On the way home, we stopped at a small diner in a little town where the waitress brought our hamburgers on thick plates and we drank our coffee from heavy cups. That night, past the reaches of the stars, I slept in the car seat the rest of the way home.
"I'm not sure why you want to do this again for me, Momma." I said about this ironing proposition.
"You're my daughter," she said. "I love you."
"Well, I know. But it's like it's starting all over again. Each time it happens I feel more scared and uneasy. I think I get past it and here it comes again. I never know if all these efforts will add up to anything."
"But that's the important part to understand, Caroline. You missed something the other times around. You just didn't get it all, you see? So each time you have to go back over it until you get to the part where you are stuck and try it another way."
"I don't seem to get past it though. Whatever it is. I feel like I'm back where I started again."

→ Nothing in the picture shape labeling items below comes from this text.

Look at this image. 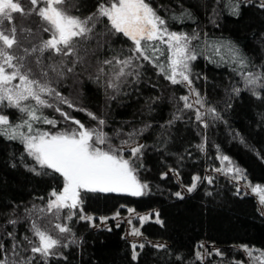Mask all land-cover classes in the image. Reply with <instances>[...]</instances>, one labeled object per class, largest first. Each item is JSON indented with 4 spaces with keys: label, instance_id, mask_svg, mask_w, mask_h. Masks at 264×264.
I'll return each instance as SVG.
<instances>
[{
    "label": "trees",
    "instance_id": "trees-1",
    "mask_svg": "<svg viewBox=\"0 0 264 264\" xmlns=\"http://www.w3.org/2000/svg\"><path fill=\"white\" fill-rule=\"evenodd\" d=\"M257 1L238 0L239 14L233 15L225 0H147L158 14L168 19L173 31L189 34L196 31L202 37L207 33L212 39L231 41L251 61L252 71L264 68V8L259 7ZM71 2L76 5L72 14L84 17L96 10L100 0ZM24 4L27 6V0ZM182 13L187 15L180 20L170 19L181 17ZM17 18L19 22L18 14ZM35 19L30 18L29 23ZM106 24V19L97 24L96 31L103 32ZM87 46L97 49L94 40ZM131 46L122 35L112 36L103 47L89 55L87 71L84 66L77 65V75L66 74L52 86L77 107L87 110L76 111L60 105L86 127L95 125L87 112L103 116L107 121L104 131L113 137L114 145L127 139L125 134L145 129L134 143L145 145L138 176L148 183V193L134 197L81 192L80 207L83 214L95 217L123 213L126 207L138 213L157 211L163 225L152 221L144 223L141 233L147 240L164 242L166 247L158 249L145 243L133 260L130 243L123 236V226L112 225L110 231L93 230L86 221L79 220L81 213L77 210L71 221L61 216V223L68 224L74 233V236L69 235V240L76 242L69 243L67 248L60 247L58 255L50 257L47 264H237L243 260V254L236 247L247 245L264 250V218L254 198L237 194L235 185L223 176H212L211 184L204 179L207 170L219 167L221 161L217 157L227 155L243 170L250 184L264 187V90L258 89L260 99L247 90L239 95L232 94L233 85L243 89L240 77L232 71L234 65L212 63L204 56L198 57L192 62V80L193 87L205 101L201 111L211 106L220 114V119L215 120L205 116L208 127L204 128L194 119V110L183 108L184 102L179 97L187 95L185 88L172 85L146 61L138 62L143 64L138 69V79L128 77V83L122 85L119 94L106 89L107 75L96 79L101 66L99 61L111 59L114 53L127 56ZM103 67L106 74H112L110 66ZM0 111L13 121L19 117L15 109L1 108ZM43 112L49 119L58 121L56 128L39 125L45 130L72 125L54 108H45ZM177 116L179 118L174 119ZM146 125L150 127L145 128ZM117 130L122 132L120 137L114 136ZM201 144L203 150L197 147ZM33 165L34 161L26 155L19 141L0 137V244L10 257L14 241L7 232L14 233L21 247L27 243L24 236H32L30 219L22 218L14 226L7 224L8 217L13 215L12 208L19 206L17 213L23 217L26 207L31 208L33 204L43 207L53 188L62 189L59 174L37 176L28 171ZM170 169L175 170L174 174L179 173L177 177L183 187L192 183L193 176H200L201 182L181 200L174 195L180 185L173 176H162ZM204 242L220 248L223 255L199 261L196 248ZM37 261L43 264L39 257Z\"/></svg>",
    "mask_w": 264,
    "mask_h": 264
},
{
    "label": "snow or ice",
    "instance_id": "snow-or-ice-1",
    "mask_svg": "<svg viewBox=\"0 0 264 264\" xmlns=\"http://www.w3.org/2000/svg\"><path fill=\"white\" fill-rule=\"evenodd\" d=\"M248 2L251 3V0ZM225 3L233 15L239 14L238 0H225ZM259 7L264 8V0H261ZM74 8L76 5L71 0H27V6L24 0H0V106L15 109L19 113L18 119L13 121L8 114L0 111V137L19 141L23 145L26 155L34 161L28 171L37 176L59 174L63 181L62 189L53 188L49 192L43 207L36 204L31 208L26 207L23 217L17 213L19 206L12 208L13 215L8 217L7 224L14 226L22 218L30 219L29 231L32 236H24L27 243L21 247L14 233L7 232L6 235L14 241L11 257L4 245L0 244V264H33L37 257L43 264H47L50 257L58 255L60 247L67 248L69 243H75V239L69 240V235L74 236L72 229L68 224L59 222L62 213L64 219L71 221L79 210V220L96 227L94 218L83 214L80 207L82 191L118 192L134 197L144 196L149 191L148 183L138 176V170L142 167L139 161L145 145L129 147L128 155H124V147L134 143L135 138L145 129H135L125 134L128 138L121 140L120 145H114L113 137L104 131L107 121L103 116L87 112L95 125L86 127L80 120L63 111L60 105L76 111L87 110L77 107L71 99L52 86L65 78L66 74L77 75V65L84 66L87 71L90 66L89 55L103 47L112 36L122 35L132 46L127 56L114 53L111 59L99 61L101 66L98 67L96 79L107 75L106 89L119 94L122 85L128 83V77L138 79V69L143 67L138 62L146 61L172 85H184L196 97L194 102H190L189 95L180 96L179 99L184 102V109L194 110V119L204 128L208 127L205 116L215 120L220 119V114L211 106L201 111L205 108V101L193 87L192 80V62L198 57L204 56L212 63L234 65L232 71L240 77L243 89L233 85L232 94L239 95L242 90H247L260 99L258 89L264 90V68L250 70L251 61L235 44L212 39L207 33L202 37L196 31L189 34L171 30L168 19L158 14L147 0H100L96 10L84 17L72 14ZM184 15L187 14L182 13L181 17L172 16L170 19L180 20ZM32 17L36 19L29 23ZM105 19V30L97 32V24ZM93 40L97 49L87 46ZM103 65L110 66L112 74H106ZM45 108H54L65 121L75 127L56 132L41 128L39 125L56 128L58 124V121L44 115ZM121 135L120 130L114 133L115 137ZM197 147L203 150L204 145ZM217 159L222 166L215 171L231 174L237 182L246 179L243 170L234 165L230 157L221 155ZM170 171L175 172L173 169ZM167 175L162 174L163 177ZM204 179L209 184L213 182L212 177ZM199 182L201 177L193 176L192 183L186 188L187 192L196 190ZM252 191L260 194V203L264 204V187L255 185ZM239 192L237 188V194ZM174 195L184 199L180 191ZM38 199L45 200L44 197ZM133 211L129 209V212ZM154 215L155 222L163 225L159 213ZM107 219L101 217L100 221L106 223ZM139 219L143 223L151 219V216H141ZM131 234L141 235L135 228ZM131 247L132 259L136 260L139 255L136 249H143L145 245L133 243ZM153 247L163 249L166 245L155 244ZM242 248L253 264H264V250L249 248L247 245ZM29 252L32 255H22ZM254 252H259V255L254 256ZM215 254L223 255L219 250ZM196 258L202 259L200 252L196 253Z\"/></svg>",
    "mask_w": 264,
    "mask_h": 264
},
{
    "label": "rangeland",
    "instance_id": "rangeland-1",
    "mask_svg": "<svg viewBox=\"0 0 264 264\" xmlns=\"http://www.w3.org/2000/svg\"><path fill=\"white\" fill-rule=\"evenodd\" d=\"M242 1L248 2V0H242ZM257 2L260 5L261 0H258ZM180 86H183L185 88V90L187 91V95L190 96V102H194L196 97L194 95L190 94L189 89L187 87H185L184 85H180ZM197 107H199V106H197ZM1 108H2V106H0V110H1ZM69 127H75V125H68V126H65L63 128L56 129V130H54L52 132H56L58 130H63L65 128H69ZM136 144H141V143H134V144H132L130 146L124 147V155L126 156L128 154L129 147H134V146H136ZM221 166L222 165L220 163L218 168H220ZM215 169H217V168L207 170L206 173H205V177H212L214 175H217V176H223V177L227 178L231 183H233L235 185L236 190H237V188H239L240 193H243V194H246V195H250V196H252L254 198V200L256 201V204H257L258 211L262 215V217L264 218V204L260 203V194L254 193L252 191V187H254V185L250 184L246 179H241L239 182H237L235 179L232 178L231 174L225 175V174H223L221 172L215 171ZM166 173L168 175L173 176L175 181L180 185L179 191L182 193L183 196L189 194L187 192V190H186L187 187H183L180 184L179 178L177 177L176 174H174L172 171H167ZM249 185H251V186H249ZM129 209H133V208H127L126 207V208L123 209V213L116 212V213H114V214H112L110 216H107L108 219H107L106 223H101V221H100L101 217H95L93 215H89V216H92L94 218V222L96 224V227H92V226H90L89 222H87V221L86 222L88 223L89 227L91 229H93V230H102V229L109 230L112 225L115 226V227L123 226L124 227L123 236L130 243V246L133 243H135L137 245L148 243L151 246H153L155 244H164V245H166L164 242H161V241L147 240L141 233V226L144 223H147V222H150V221L155 222V215L154 214L157 213V211L138 213L134 209H133L134 210L133 212H129ZM65 211H67V210H65ZM117 213H119L118 216L116 215ZM63 215L64 214L62 213L61 216L63 217ZM141 216H151V219L141 223V221L139 219V217H141ZM113 217H115V218H113ZM129 220H131V223H129ZM59 222H61V220ZM134 228L138 229L140 231L141 235H139V236L132 235L131 233H132V230ZM201 245H203V247H201ZM236 248L243 254V260L238 262L237 264H253L252 259L243 250L242 246H238ZM249 248H251V247H249ZM131 249H132V247H131ZM253 249H255V248H253ZM139 250H140L139 248L136 249L137 252ZM216 250L220 251V248L216 247L215 245L208 244V243H205V242L204 243H200L199 245H197V248H196V253L200 252L201 255H202V259H200L199 261H201V262L207 261L213 255H216L215 254ZM132 254H133V250H132ZM253 255L254 256L255 255H259V252H254ZM218 257H220V256H218Z\"/></svg>",
    "mask_w": 264,
    "mask_h": 264
},
{
    "label": "water",
    "instance_id": "water-1",
    "mask_svg": "<svg viewBox=\"0 0 264 264\" xmlns=\"http://www.w3.org/2000/svg\"><path fill=\"white\" fill-rule=\"evenodd\" d=\"M82 192H85V191H82ZM94 193H100V194H113V195H127V196H131V195H128L126 193H118V192H94Z\"/></svg>",
    "mask_w": 264,
    "mask_h": 264
}]
</instances>
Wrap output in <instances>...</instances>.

"Oh, but you aren't. Look how quickly you got through this first part this time. You were up and around in days, not weeks; and it took you only a few days to start walking around outside and going with me to the store for groceries. You are shopping downtown now already. It took months of driving in the country the last time before you felt comfortable out of the house, remember?"

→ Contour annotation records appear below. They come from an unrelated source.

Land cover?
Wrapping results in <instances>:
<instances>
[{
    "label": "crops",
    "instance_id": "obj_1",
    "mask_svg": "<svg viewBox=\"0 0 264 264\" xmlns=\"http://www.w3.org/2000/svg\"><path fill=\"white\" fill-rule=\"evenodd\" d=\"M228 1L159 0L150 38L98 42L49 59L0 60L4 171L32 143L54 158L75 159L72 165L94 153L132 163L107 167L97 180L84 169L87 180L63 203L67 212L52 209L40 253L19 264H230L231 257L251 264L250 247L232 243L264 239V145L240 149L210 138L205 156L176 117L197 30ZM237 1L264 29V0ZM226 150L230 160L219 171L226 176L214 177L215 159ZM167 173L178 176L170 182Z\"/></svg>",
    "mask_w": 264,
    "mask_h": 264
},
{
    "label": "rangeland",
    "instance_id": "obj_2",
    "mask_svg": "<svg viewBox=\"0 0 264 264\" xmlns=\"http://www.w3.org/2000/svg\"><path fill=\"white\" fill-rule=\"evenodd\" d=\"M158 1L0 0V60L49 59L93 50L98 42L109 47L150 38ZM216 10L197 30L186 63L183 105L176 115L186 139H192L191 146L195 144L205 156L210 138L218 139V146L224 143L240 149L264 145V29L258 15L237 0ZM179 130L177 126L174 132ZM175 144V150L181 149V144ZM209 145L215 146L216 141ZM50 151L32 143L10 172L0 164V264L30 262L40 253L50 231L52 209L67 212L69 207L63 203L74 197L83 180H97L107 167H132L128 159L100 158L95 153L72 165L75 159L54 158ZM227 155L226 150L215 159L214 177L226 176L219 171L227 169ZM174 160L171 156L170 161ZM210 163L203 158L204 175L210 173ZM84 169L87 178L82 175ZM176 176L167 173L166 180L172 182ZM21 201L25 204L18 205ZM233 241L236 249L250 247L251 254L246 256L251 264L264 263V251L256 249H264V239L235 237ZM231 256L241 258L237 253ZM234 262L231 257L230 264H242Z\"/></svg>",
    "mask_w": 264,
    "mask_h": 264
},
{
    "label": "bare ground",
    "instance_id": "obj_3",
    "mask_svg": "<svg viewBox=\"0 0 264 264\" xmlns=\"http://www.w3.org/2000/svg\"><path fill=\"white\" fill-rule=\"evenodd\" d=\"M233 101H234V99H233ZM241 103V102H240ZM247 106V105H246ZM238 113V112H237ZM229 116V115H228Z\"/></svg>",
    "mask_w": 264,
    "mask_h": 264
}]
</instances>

"Momma, what's wrong with me? I'm a grown woman and I can't simply live."
"You are afraid, baby."
"That's crazy. Why do I keep falling apart like this? Why can't I just be like other people, just go out there and do things without suddenly falling apart? It's like a disease. I feel like I suddenly have this terrible something come over me, like an aching, a fever. A terror is what it is. And I can't go on. I have to die like this each time before I can go on. I need to go to a doctor or to a crazy house."
"No, honey," Mother said, sitting down next to me. "You're just mixed up a little yet. It's getting better, surely you see that. And you need to go through this until you don't have to go through it anymore."

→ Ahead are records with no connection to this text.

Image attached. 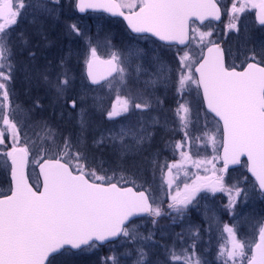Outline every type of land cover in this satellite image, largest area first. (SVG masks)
I'll return each mask as SVG.
<instances>
[{
	"label": "snow or ice",
	"instance_id": "obj_1",
	"mask_svg": "<svg viewBox=\"0 0 264 264\" xmlns=\"http://www.w3.org/2000/svg\"><path fill=\"white\" fill-rule=\"evenodd\" d=\"M59 5L61 0H0V172L10 176L7 193H0V264H70L68 258L78 252L105 245L111 251L116 247L114 241L126 246L121 255L131 257V264H212L204 253L210 250L214 234L219 241L216 264H264V220L253 224L236 211L238 203H246L250 196L264 199V54L258 59L253 51L239 65L229 66L224 50L212 39L213 22L225 15L230 31H239V15L246 10H254L259 25L264 26V0H231L229 8H223L221 0H76L75 7L81 13L91 9L122 17L138 39L155 38L153 43L161 41L169 50L184 46L175 48V68L154 57L155 78L145 81L146 86L163 84L173 90L178 130L183 133L181 140L166 145L173 155L179 154L178 160L160 163L158 153L151 157L153 175L157 169L161 173L159 197L152 194L151 186L139 184L123 172L109 175L102 163L91 166L70 137L57 145L56 133L46 122H37L40 132L29 136L33 109L13 100L16 65L12 36L21 19L31 15L35 23L40 17L57 13ZM67 29L69 35L75 33L87 41V80L92 85L105 81L116 94L110 109H104L100 98H94L93 107L118 125L95 143H110L121 155L142 150L139 146L151 141L147 125L159 120L145 119L154 107L151 94L146 89L133 91L126 79L131 75L126 65L140 50L126 54L113 51L103 59L98 52L100 42L94 45L76 23ZM18 38L21 44L28 43L23 32ZM139 72L137 65V79ZM43 79L58 100L78 109L84 132L88 122L85 96L80 95L79 105L76 98L68 97L71 81L66 72L54 80L45 74ZM125 89L126 94H122ZM193 89L202 95L206 108L204 130L198 135L193 131L192 111L185 98ZM156 104L163 101L157 98ZM118 117L127 123L117 121ZM209 119L213 128L208 126ZM208 147L211 155H200V149L206 152ZM193 149L197 158H193ZM242 157H246L243 162ZM30 164L39 168L42 183H30ZM233 165H241L255 178L251 189L244 186L247 176L237 183L225 182ZM189 166L196 171L190 172ZM181 174L185 179L180 180ZM218 192L228 197L223 207L231 222H222L205 204L207 227L193 223L190 210L199 211L201 201ZM137 217L150 218L152 229L147 235L139 231ZM164 217L170 226L181 224V231L169 234L164 228L158 229ZM243 224L249 225V233L240 232ZM204 234H208L209 245L202 249ZM168 235L170 241L165 240ZM158 249L161 254L154 258ZM101 261L122 264L115 252L101 257Z\"/></svg>",
	"mask_w": 264,
	"mask_h": 264
},
{
	"label": "rangeland",
	"instance_id": "obj_2",
	"mask_svg": "<svg viewBox=\"0 0 264 264\" xmlns=\"http://www.w3.org/2000/svg\"><path fill=\"white\" fill-rule=\"evenodd\" d=\"M76 0H61V5L58 7V12L50 16L40 17L37 22L33 23L31 15L21 19L13 33V60L16 65L14 73V81L12 90L14 91L13 100L20 103L25 109H35L34 103H40L44 106V110L40 114L45 117L51 113L52 117L57 119V123L63 127H70L71 134L69 137L73 141L74 147H79L80 150L87 145H93L95 152L94 166L103 164L111 175L115 171L118 175L123 172L125 176L131 177L139 184L151 186L152 194L161 196V173L157 169L153 175L151 157L153 154H159L160 163L165 161L171 162L179 159V154L173 155V151L166 147L170 142L181 140L183 133L178 130L179 121L175 115L176 96L172 89L165 88L163 84H157L155 87L146 86L145 81L155 78L157 72V64L154 57H159L161 60L169 64L172 68L176 67L175 48L169 50L157 42L152 40H143L131 36L125 38L117 36L120 43H113V32L117 26V21H113L104 15H87L79 16L75 11ZM228 0H221L222 7H226ZM76 23L81 32L91 38V42L95 45L100 42L98 50L102 58L107 59L111 52L119 51L126 54L128 50L139 49L138 56L133 55L131 63L127 64V72L131 75L126 76L129 87L135 91L136 89H146L147 93L151 94L154 107L149 114H146L145 119L151 120L155 117L159 120L158 124L147 125L152 133L151 141L145 142L139 146L142 150H132L121 155L115 151L110 143L96 144L101 136L107 137L109 129L113 128L116 121L107 120L104 113L93 107L94 98H100L104 109H110L111 104L115 100V91L106 86L92 88L88 85L85 78V58L88 47L87 41L77 36L75 33L69 35L67 26ZM239 31L227 30L228 40L226 43V52L229 63L239 65L245 56L256 52L258 59L264 54V29L256 27L251 16V10H246L239 15L237 23ZM24 33L28 43L23 45L20 43L18 34ZM218 29L214 28L212 39L216 40ZM220 34V32H219ZM110 43H107L109 42ZM30 53H34L32 56ZM139 65L140 72L138 79L136 78V67ZM67 73L71 86L68 89V97L76 98L79 105L80 95H84V106L87 109V126L84 132H81L80 117L78 109L70 108L63 100H58L53 91L49 88L47 82L43 79L46 74L50 80H54L58 75ZM27 73V77L25 75ZM126 89L122 90V94H126ZM157 98L163 101L162 105H157ZM185 98L189 102L192 111V119L194 121L193 131L195 134H200L204 130L206 117L203 108L201 96H198L193 89L192 92L186 93ZM165 102V103H164ZM33 114V112H32ZM210 118V116L208 115ZM117 121L127 123L124 117L116 118ZM135 120V117L133 118ZM44 122V120H42ZM198 121V122H197ZM166 125V126H165ZM209 128H213L214 124L209 119ZM76 143V145H75ZM212 149L208 147L207 151L200 149V155H211ZM193 158H197L195 149H193ZM220 165L217 164V167ZM190 172H195L196 169L189 166ZM247 176L246 168L240 167L226 174L225 182L227 184L237 183ZM29 177L32 184H39V179L34 165L29 166ZM248 177V176H247ZM185 179L181 174L180 180ZM8 180V184H7ZM179 183V181L177 182ZM253 181L248 177V181L244 184L246 188L251 189ZM7 186V187H6ZM182 186V185H181ZM9 176L0 172V193H7L9 189ZM165 192L167 186H164ZM201 195H204L203 193ZM167 202V196H163ZM228 197L225 193L218 192L214 196L208 195L206 200H202L200 210L193 208L190 210V219L193 223L207 227L204 223L203 211L204 205L207 204L209 210H215L217 216L222 222H231L232 218L228 215L223 205L227 203ZM166 206V203H165ZM237 214L241 217H248L251 223L264 220V199L258 196H250L249 200L244 203L240 202L237 205ZM140 225L139 231L144 235L152 229L150 218L136 222ZM186 226V223H185ZM164 228L171 234L181 231V224L171 225L167 217L161 218L158 229ZM251 231L248 224H243L240 228L241 233H249ZM156 239H160L159 232ZM171 236H165V240L170 241ZM219 241L214 234L212 236L210 250L205 252V257L216 264L214 259L215 252ZM209 245L208 234H204V241L201 243V248ZM125 245H116L110 251L108 246L107 256L115 252L122 261V264H131V257H124L119 251L124 252ZM127 247H131L128 245ZM161 254V250H156L153 254L154 258ZM101 252L99 249L91 252H78L68 258L70 264H102Z\"/></svg>",
	"mask_w": 264,
	"mask_h": 264
},
{
	"label": "trees",
	"instance_id": "obj_3",
	"mask_svg": "<svg viewBox=\"0 0 264 264\" xmlns=\"http://www.w3.org/2000/svg\"><path fill=\"white\" fill-rule=\"evenodd\" d=\"M117 36L122 37V38H125V36H128V33L126 32V30L124 29L122 23H120V22H117V26H116V28H115V30L113 32V37H112V42L113 43H115V42L120 43L119 40L117 39ZM38 104H39V107H35V109L33 110V114H32L33 121L31 122L32 126L28 127L29 136L35 137V134L37 132H40L41 126L37 122H40V121L44 120V122H46L47 125L55 131L56 135H55L54 139H55L56 144L57 145H62L64 138L65 137H69V134H71L70 127H63L62 125L57 123V119L52 117L51 113H50V115L48 114L47 117H45L44 115L42 116L40 114V112H42V110H44V106L42 104H40V103H38ZM35 105H37V103H34V106ZM75 145H76V143H75ZM81 151L88 158L89 164L91 166L95 167L93 165L95 163L94 160L96 159L95 158V152H98V151L94 149V146L89 144L87 146H84V148ZM96 166H98V165H96ZM7 184H8V180H7ZM143 220H147V218L143 219ZM141 221L142 220H139L137 222H141ZM119 244H120L119 242L115 243V245H117V246ZM107 248H108V246L103 247V248H99L102 257L107 256V253H106ZM119 252L121 254L123 253L122 251H119Z\"/></svg>",
	"mask_w": 264,
	"mask_h": 264
},
{
	"label": "water",
	"instance_id": "obj_4",
	"mask_svg": "<svg viewBox=\"0 0 264 264\" xmlns=\"http://www.w3.org/2000/svg\"><path fill=\"white\" fill-rule=\"evenodd\" d=\"M75 4H76V2H75ZM75 11H76V13H77L79 16H86L87 14H101V15H105V16L109 17L110 19L122 21L123 24L125 25L126 29H127L126 22L123 21L122 17H113V16H111V15L108 14V13L100 12V11H93V10H91V9L87 10V11L84 12V13H81V12H79V10H78L76 7H75ZM221 20H222V19H221ZM255 20H256V17H255ZM220 22H221V21H214L213 23L216 24V25H218V24H220ZM256 23L259 25V23H258L257 20H256ZM259 26H260V25H259ZM227 30H228V29H226V31H227ZM127 31L129 32V34H130L131 36L136 37V34L131 33L130 30H128V29H127ZM152 39L154 40L155 38H152ZM225 40H226V38H225ZM225 40L220 44V46H221L222 49H223V44H224ZM156 42H158L159 44L163 45V42H161V41L156 40ZM175 47L181 48V47H184V46L176 45ZM85 78H86V80H87V76H86V67H85ZM87 82H88V84H89L91 87H93V88L99 87V86L103 85L104 83H106L105 81H102V82H101V85H92L88 80H87ZM201 98H202V95H201ZM202 102H203V101H202ZM204 110L206 111V108H205V107H204ZM209 115L211 116V114H209ZM244 160H246V157H242V162H243ZM240 167H241V165H233V166H230L229 171H232V170L238 169V168H240ZM36 171H37V174H38V177H39V181H40V183H42V177L39 176V168H38V167H37ZM229 171H228V172H229ZM247 175H248V176L254 181V183H255V178L251 176V173H248V172H247ZM9 179H10V176H9ZM143 218H146V217H137V218H134V219H135V220H139V219H143ZM115 242H117V241H114L113 243H115ZM105 246H107V245H105ZM101 247H104V246H101Z\"/></svg>",
	"mask_w": 264,
	"mask_h": 264
},
{
	"label": "flooded vegetation",
	"instance_id": "obj_5",
	"mask_svg": "<svg viewBox=\"0 0 264 264\" xmlns=\"http://www.w3.org/2000/svg\"><path fill=\"white\" fill-rule=\"evenodd\" d=\"M230 4H231V0H228V4H227L228 8L230 7ZM223 8H226V7L224 6ZM251 16L253 18V21H254L256 27H258V29H264V26L261 27V26L257 25L256 20H255V11L254 10H251ZM227 23H228V17L225 15V16H222V21L220 24H218V25L213 24V26L215 29L216 28L218 29V33H217L216 40H215L218 44H221L226 38V41L223 44V50H224L225 57H226V63L229 66H231L233 64L229 63V61H228V58H227L228 55H227L226 46H225L227 43V40H228V34H226ZM201 28H203V26H201ZM219 32H220V34H219Z\"/></svg>",
	"mask_w": 264,
	"mask_h": 264
}]
</instances>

"What I need is a doctor, a shrink."
"What do you think a doctor will do for you that you can't do for yourself?"
"Tell me things. Show me things, things I can't see, I don't want to see."
"And what might that be?"
"I don't know, Momma. That's the point."
"More like putting ideas into your head, I think. They did mine."
"You’re just afraid of doctors because you’ve been through this, and you think they didn't help you."
"They didn't help me."
"Okay, but maybe things are different now. They know more now."
"You can go to the doctors if you want, Caroline, and you might get help there for yourself. I didn't, but maybe you can. But this I've learned, it will always get back to the laundry. Always."
"The laundry?" I’m groaning inside.
"It will always get back to everyday things, living an ordinary life. Those who don't are usually running. And those who do, well, they can be running too. It's how you deal with your ordinariness that matters."
"Like everyone has to do their own laundry, is this the lesson for today? Like we can't take it to someone else to do?" When she didn't say anything, I said, "Then why are we thinking about doing other people's laundry?"
"It's not the laundry, like the laundry, washing clothes, you know. It's learning to help yourself, to do for yourself, learning to be in the world alone, for yourself. It will take a shrink a long time to take you to an ironing board and show you how to do a shirt, and that's what you need to learn now."
I felt like screaming and almost did, "I need to learn to iron a shirt to make this craziness stop?
"You need to trust that when, when is an important word here, Caroline, that when you are ironing a shirt, you need to trust that this is what you are."
"Oh, my God, Momma. You are crazy. You are crazier than I am. You’re telling me I have to be Donna Reed?"
She just smiled at me and said, "Caroline, bring me the ironing board from the utility room and go get two of your dad's white shirts out of his closet. And then I want you to go and get that red shale you took from the driveway of my home place that you keep in that can in your room. First I'm going to show you how to iron a white dress shirt step by step and then I'm going to show you how to get a stain out in a way that you will never see it again."